• Exercise requirements
Which lines in the records below include the word "other"? Report each of them in full.

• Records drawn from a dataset
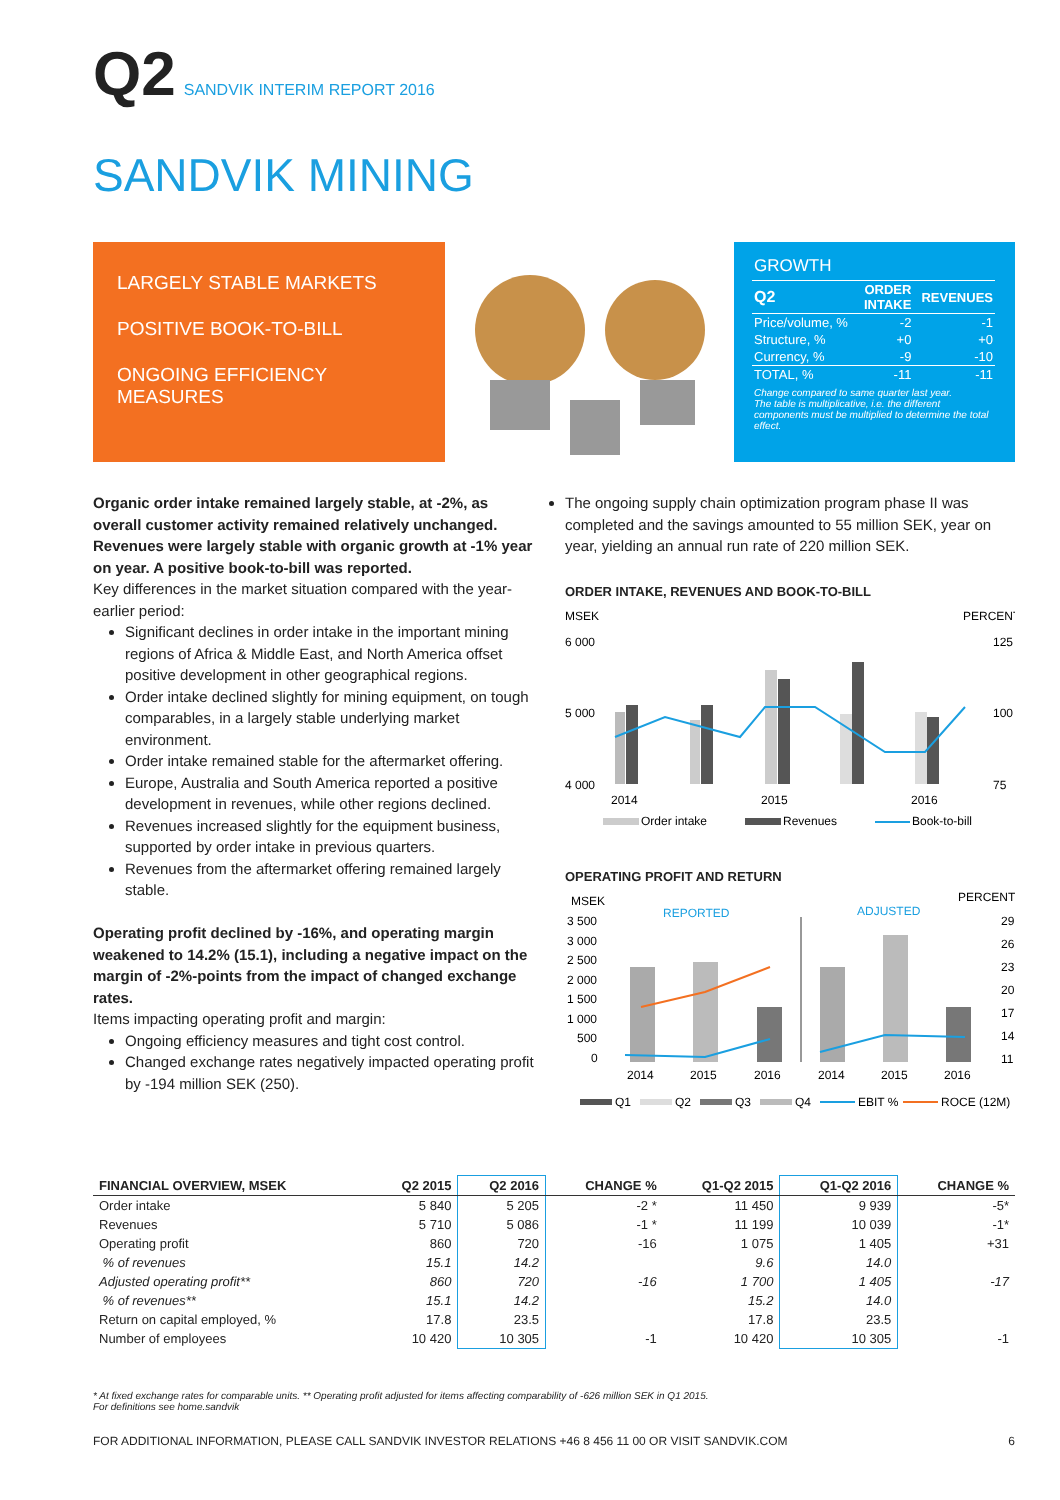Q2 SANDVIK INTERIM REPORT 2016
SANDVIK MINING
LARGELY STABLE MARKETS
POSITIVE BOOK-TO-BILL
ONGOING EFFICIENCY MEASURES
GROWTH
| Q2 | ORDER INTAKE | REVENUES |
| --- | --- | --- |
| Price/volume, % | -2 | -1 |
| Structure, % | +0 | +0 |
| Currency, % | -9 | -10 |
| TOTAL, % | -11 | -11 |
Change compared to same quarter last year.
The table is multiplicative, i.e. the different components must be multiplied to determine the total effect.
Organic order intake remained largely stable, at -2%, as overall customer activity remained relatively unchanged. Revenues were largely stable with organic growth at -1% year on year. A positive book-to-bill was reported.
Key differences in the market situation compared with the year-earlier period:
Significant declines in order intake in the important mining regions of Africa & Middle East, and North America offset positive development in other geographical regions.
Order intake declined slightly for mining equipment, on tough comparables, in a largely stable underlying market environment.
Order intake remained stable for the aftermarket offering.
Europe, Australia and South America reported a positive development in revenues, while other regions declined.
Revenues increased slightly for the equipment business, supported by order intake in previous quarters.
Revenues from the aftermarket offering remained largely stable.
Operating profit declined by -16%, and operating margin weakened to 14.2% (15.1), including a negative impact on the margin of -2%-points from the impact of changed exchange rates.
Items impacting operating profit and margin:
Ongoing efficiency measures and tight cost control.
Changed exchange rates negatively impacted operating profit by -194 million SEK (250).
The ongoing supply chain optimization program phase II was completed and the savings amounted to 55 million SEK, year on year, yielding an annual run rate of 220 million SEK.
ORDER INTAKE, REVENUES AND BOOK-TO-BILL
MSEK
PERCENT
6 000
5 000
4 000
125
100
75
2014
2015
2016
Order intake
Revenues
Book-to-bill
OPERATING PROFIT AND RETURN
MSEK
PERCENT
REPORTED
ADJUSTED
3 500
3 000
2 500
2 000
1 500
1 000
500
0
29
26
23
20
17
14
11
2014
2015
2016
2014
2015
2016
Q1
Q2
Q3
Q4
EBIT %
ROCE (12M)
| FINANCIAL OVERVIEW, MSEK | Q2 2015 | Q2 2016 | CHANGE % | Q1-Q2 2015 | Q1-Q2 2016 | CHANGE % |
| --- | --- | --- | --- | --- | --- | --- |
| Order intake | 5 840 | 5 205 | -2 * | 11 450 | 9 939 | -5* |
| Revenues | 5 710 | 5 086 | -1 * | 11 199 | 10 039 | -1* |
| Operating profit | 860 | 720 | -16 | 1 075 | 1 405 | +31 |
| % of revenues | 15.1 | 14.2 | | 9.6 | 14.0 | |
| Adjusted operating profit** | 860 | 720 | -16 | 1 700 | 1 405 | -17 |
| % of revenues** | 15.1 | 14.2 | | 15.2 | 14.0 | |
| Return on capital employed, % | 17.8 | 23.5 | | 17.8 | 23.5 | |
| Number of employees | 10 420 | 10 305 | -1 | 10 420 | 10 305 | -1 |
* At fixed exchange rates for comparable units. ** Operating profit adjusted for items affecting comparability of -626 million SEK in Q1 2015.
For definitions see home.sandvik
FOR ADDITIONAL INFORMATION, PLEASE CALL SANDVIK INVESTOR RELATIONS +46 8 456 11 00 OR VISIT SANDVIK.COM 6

...

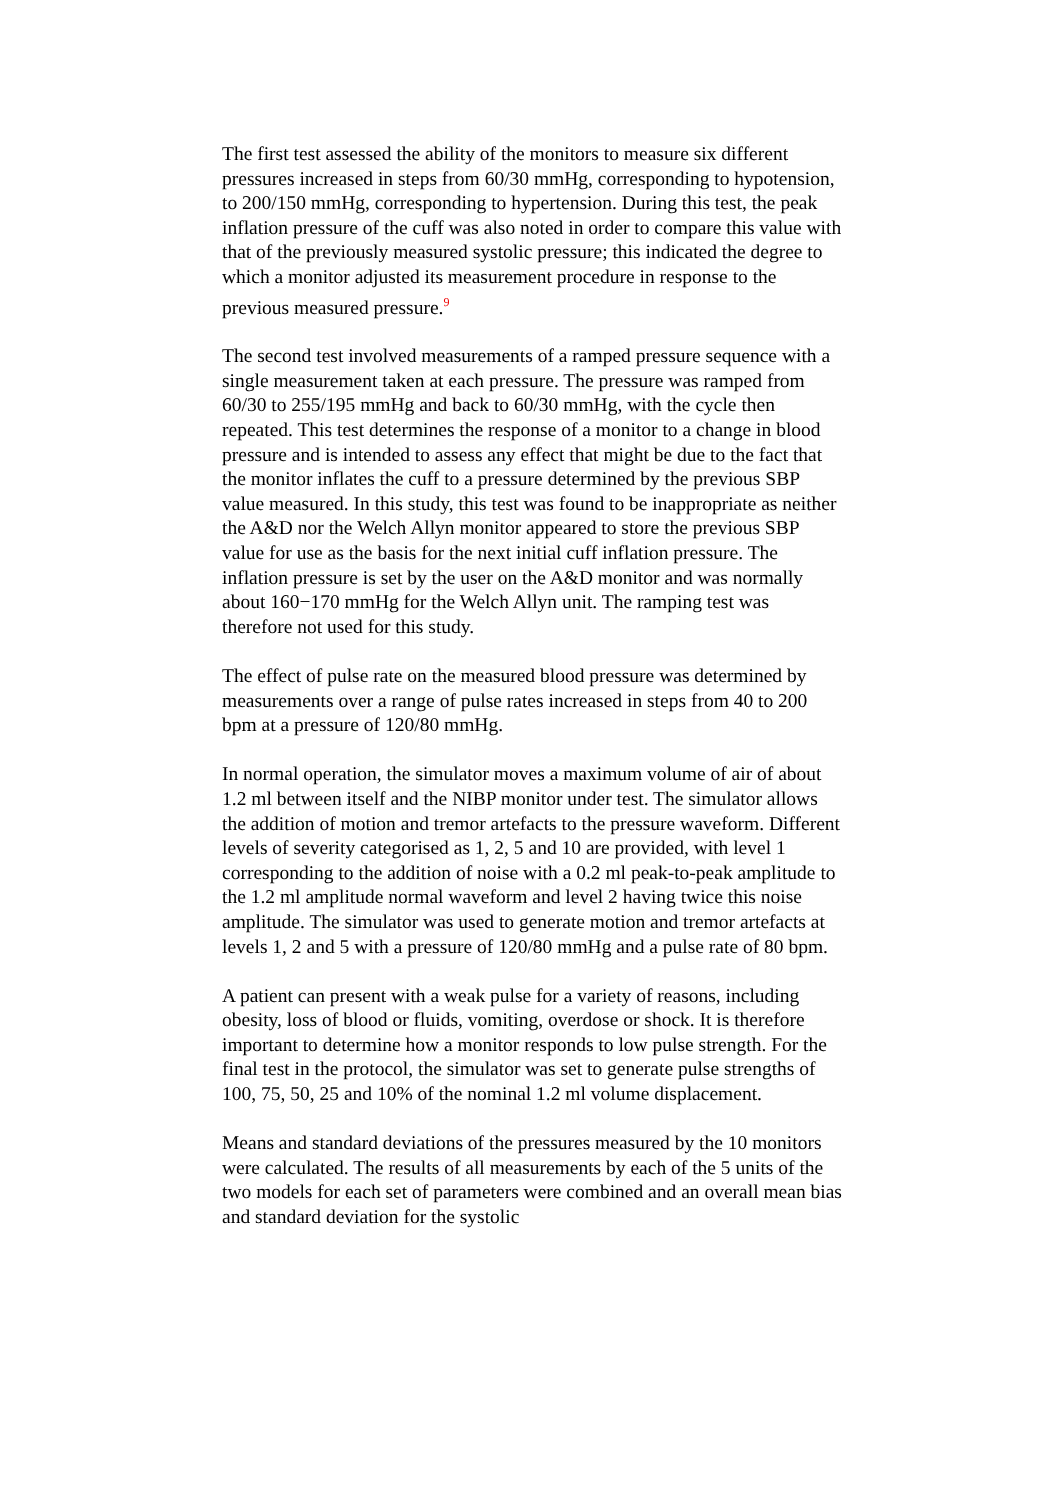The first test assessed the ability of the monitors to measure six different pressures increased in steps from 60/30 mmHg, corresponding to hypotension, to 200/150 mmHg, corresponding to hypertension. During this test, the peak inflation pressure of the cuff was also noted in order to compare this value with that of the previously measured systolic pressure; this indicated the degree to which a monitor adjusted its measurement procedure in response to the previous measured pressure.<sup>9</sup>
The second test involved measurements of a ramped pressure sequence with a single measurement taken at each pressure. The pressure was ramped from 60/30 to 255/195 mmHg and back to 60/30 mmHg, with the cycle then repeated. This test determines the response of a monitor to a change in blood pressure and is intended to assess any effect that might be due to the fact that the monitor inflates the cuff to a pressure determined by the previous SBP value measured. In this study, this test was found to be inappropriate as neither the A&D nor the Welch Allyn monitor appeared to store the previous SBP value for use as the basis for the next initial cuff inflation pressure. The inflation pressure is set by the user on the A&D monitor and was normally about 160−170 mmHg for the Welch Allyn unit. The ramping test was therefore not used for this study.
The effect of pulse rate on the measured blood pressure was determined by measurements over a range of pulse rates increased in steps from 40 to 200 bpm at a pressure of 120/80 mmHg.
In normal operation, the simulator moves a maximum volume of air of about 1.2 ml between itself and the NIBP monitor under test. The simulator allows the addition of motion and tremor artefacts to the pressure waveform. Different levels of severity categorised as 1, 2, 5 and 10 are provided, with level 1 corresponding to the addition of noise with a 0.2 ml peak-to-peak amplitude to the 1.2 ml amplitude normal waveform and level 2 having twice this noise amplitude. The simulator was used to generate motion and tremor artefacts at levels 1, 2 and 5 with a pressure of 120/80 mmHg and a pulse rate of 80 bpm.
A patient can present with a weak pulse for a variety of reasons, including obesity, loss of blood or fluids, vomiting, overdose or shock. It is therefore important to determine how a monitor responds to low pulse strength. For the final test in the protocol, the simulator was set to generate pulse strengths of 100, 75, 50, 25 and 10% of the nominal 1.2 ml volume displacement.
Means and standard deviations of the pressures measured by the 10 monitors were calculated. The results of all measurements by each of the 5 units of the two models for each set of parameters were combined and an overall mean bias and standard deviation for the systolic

• Result
Significant declines in order intake in the important mining regions of Africa & Middle East, and North America offset positive development in other geographical regions.
Europe, Australia and South America reported a positive development in revenues, while other regions declined.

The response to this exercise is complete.